Checklists offer an obsolete analog solution to a fundamentally digital challenge.

Consider the results of a recent study that we conducted and in which we observed fact checkers in reputable news outlets when evaluating live websites. We compared these professionals to other intelligent users: academics from three colleges and undergraduates at Stanford, the most selective university in the United States. We found that professors and students frequently had the same attributes: professional-quality graphics, official logos, and non-profit status statements. They lingered too long on one website, reading the screen from top to bottom as though it was a printed page.

The auditors did the opposite. Landing on an unknown site, they evaluated it by leaving it. They read laterally, compressing an unknown site in seconds, opening a new tab (or even better, several) and investigating the organization or person behind the information before crediting the site itself. Knowing how easy it is to handle, information checkers have avoided the "About" page of a site. For them, the Web East a website: you get a fix on a node coming out of it and looking at where it fits into a larger pattern. Rather than clicking on the first results, the fact checkers practiced click of restraint, extract the excerpt (the short sentence that accompanies each search result) before making a good first click.

Just as surprisingly, fact checkers have consulted a source that we usually tell kids to avoid: Wikipedia. But they did not always read the articles – instead, they often collected entries for the useful information that underpinned them so often, jumping to the bottom to follow the more authoritarian links that Wikipedia requires as a backup of its content. They knew that the more controversial the subject, the more likely it was that an article would be "protected" by the various locks that Wikipedia applies to prevent edits by anyone except high-level editors. They looked at the "Talk" page, the tab hiding on the screen, next to "Article," which offers an often fascinating commentary on the evidence relating to the claims of the article. Compared to the others we tested, fact checkers drew better conclusions in a fraction of the time.

They learned more by reading less.

So, instead of giving kids checklists, let them spend a minute looking at what the Web says about a site or organization before they dive – or worse, before a link to their friends. This, however, should not be taken as a plea to turn any reading into speed exercises. Careful reading – the deliberate search for patterns, details and nuances – is essential to any curriculum.

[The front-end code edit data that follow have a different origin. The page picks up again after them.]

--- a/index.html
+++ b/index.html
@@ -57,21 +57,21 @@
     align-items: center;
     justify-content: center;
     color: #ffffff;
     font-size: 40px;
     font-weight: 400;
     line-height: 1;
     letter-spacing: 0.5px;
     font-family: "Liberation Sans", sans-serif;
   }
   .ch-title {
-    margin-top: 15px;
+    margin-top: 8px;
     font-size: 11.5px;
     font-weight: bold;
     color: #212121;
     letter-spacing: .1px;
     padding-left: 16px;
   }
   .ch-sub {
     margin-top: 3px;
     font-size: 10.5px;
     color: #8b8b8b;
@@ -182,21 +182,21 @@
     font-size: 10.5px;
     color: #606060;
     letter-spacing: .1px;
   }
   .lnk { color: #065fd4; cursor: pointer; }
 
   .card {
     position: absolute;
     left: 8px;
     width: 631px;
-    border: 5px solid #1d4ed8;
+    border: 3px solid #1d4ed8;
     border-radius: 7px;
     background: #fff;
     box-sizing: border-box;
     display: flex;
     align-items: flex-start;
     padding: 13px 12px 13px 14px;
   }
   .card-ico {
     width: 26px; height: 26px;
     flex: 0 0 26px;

But when the goal is to survive an avalanche of information, spending a few minutes analyzing the prose of a website – without even knowing whether it is reliable or not – is a huge waste of time and effort. 'energy.

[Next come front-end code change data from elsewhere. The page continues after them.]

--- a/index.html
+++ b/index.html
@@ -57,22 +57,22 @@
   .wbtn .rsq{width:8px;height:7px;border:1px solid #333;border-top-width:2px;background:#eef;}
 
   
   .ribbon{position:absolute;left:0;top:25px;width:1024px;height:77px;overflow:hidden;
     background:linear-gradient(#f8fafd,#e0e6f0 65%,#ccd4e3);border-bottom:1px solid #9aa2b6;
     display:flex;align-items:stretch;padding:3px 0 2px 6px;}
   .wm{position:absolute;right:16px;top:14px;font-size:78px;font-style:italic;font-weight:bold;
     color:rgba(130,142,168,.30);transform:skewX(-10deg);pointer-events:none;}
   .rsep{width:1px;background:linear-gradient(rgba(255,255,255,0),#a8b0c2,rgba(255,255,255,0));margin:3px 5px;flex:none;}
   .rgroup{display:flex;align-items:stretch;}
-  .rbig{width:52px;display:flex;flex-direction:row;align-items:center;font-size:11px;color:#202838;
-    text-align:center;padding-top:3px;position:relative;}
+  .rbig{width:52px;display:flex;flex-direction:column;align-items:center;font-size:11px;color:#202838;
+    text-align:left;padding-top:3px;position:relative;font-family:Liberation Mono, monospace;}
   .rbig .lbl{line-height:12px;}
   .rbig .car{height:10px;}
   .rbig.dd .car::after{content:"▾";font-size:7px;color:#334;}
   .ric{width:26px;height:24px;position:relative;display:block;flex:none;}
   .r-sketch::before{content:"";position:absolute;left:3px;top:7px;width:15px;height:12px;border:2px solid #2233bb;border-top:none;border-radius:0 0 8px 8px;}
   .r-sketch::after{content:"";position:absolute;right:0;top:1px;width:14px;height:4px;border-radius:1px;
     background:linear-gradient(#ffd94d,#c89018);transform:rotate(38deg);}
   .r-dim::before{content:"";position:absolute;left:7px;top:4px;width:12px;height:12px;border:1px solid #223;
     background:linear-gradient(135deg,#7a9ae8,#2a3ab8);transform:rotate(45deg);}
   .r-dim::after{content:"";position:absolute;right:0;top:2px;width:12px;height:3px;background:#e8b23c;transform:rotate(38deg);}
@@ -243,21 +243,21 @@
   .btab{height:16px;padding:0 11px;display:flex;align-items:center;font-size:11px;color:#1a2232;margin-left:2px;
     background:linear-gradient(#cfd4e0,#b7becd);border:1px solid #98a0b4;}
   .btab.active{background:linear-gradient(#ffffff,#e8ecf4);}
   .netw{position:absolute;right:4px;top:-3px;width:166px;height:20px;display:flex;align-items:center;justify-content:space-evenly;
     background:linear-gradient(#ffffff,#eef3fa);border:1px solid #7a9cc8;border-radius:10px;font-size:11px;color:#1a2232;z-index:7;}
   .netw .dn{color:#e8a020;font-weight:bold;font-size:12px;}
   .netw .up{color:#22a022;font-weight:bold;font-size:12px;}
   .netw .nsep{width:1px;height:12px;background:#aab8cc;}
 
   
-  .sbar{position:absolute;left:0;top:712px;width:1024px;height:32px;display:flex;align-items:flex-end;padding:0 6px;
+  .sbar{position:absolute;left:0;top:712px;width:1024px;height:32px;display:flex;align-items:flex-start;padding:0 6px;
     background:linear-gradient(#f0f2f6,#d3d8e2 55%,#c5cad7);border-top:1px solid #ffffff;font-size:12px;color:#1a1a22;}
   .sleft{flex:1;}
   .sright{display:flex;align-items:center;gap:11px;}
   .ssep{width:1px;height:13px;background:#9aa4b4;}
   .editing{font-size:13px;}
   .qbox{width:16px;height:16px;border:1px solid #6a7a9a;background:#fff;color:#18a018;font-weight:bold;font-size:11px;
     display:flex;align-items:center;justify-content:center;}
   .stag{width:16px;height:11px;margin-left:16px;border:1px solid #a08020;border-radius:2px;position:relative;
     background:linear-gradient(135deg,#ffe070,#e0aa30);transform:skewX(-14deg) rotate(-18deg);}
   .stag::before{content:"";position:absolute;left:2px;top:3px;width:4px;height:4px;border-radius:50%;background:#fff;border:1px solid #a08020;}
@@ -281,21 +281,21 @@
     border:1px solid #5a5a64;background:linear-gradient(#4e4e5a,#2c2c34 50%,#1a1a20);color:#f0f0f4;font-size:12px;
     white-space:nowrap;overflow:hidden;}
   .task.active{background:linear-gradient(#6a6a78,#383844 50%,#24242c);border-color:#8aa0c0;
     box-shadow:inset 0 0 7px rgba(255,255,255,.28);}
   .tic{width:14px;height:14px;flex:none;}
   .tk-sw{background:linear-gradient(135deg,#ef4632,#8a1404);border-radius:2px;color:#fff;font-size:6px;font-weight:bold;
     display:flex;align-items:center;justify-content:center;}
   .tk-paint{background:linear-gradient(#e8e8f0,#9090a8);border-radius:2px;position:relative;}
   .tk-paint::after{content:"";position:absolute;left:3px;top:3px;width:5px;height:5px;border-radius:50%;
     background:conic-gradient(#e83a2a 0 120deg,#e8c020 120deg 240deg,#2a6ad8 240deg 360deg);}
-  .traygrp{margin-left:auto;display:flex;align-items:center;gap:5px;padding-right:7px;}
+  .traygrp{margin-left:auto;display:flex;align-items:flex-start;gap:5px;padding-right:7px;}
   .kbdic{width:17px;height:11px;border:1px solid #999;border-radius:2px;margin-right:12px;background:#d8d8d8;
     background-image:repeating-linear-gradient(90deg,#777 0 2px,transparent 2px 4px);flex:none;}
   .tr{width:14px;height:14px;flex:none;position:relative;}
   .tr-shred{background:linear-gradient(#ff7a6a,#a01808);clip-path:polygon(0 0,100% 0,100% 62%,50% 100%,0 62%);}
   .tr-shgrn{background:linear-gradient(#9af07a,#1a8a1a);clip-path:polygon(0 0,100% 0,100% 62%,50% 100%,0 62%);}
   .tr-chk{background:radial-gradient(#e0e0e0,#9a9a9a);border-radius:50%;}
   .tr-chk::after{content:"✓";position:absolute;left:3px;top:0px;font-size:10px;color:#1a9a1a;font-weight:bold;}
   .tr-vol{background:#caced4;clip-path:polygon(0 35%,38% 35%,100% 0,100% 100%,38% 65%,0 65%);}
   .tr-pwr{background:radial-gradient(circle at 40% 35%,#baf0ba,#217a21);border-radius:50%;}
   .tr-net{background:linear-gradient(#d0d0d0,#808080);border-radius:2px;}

In the short term, let's teach the credibility of the Web based on what the experts actually do. We should teach some strategies of choice and encourage them to put them into practice until they become habitual – as researcher Mike Caulfield says, the equivalent of looking in the rear-view mirror when changing lanes on the highway. Such strategies will not eliminate all the errors, but they will surely fill the most costly mistakes.

And while we're at it, let's not forget that an hour of media education between trigonometry and lunch is only an interim solution. A redesign of the entire program: how should we teach history when Holocaust deniers flood cyberspace with concocted "evidence"; or science, when anti-vaxxers maintain a "proven" link between autism and measles vaccines; or in maths, when statistics are routinely manipulated and the demonstrable effects disappear with graphs doubling optical illusions?

Introducing the curriculum in the 21st century will not be cheap, but the alternative would surely be more expensive.

In 2016, California voters had to consider 17 voting initiatives, ranging from proposals to increase the tobacco tax to the repeal of the death penalty. If an elector devotes only 10 minutes to each of them, we would consider it an act of responsible citizenship. The challenge ahead is to teach future voters to do these 10 minutes count.

The destiny of democracy depends on it.